As a post script, and since these units seem to be "in the news" again lately, I'd like to say a few words about the designer of the 250 and 251.
Though EMT was a German firm, they hired an American, Dr. Barry Blesser, to perform the design. At the time, Barry was a professor at MIT. Designing the very first professional digital reverb in the early 70's, with the limited chip technology then available, must have been a tremendous challenge. Barry has told me that he spent much time wrestling with a fundamental problem in digital reverb design -- emulating the 3 dimensional properties that make a room sound like a "room" as opposed to, let's say, a plate.

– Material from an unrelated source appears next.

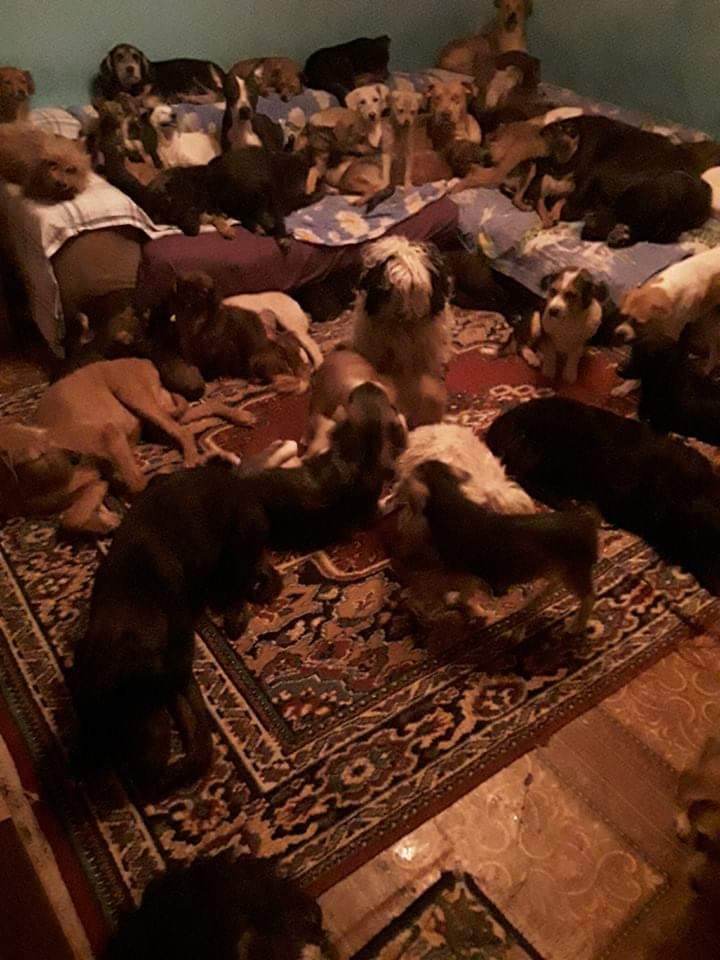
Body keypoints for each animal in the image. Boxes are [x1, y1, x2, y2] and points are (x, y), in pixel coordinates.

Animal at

Barry wrote a landmark AES paper on digital audio in 1978, was involved with the founding of Lexicon, and served as an AES president in 1980.
Here's an archived audio recording of a talk he gave in 2000, at the Boston AES section. In it he discusses the future of pro audio and the impact of fast changing technology on what he calls career "threads". The Q&A session that follows it is interesting too.
http://www.dplay.com/aes/blesser.html
Barry is truly a gentleman and a scholar. I have tremendous admiration for him and his work. Isn't it amazing that 30 years later, the 250, with hundreds of discrete logic IC's, no microprocessor, and minimal RAM, is still considered one of the best sounding reverbs that money can buy?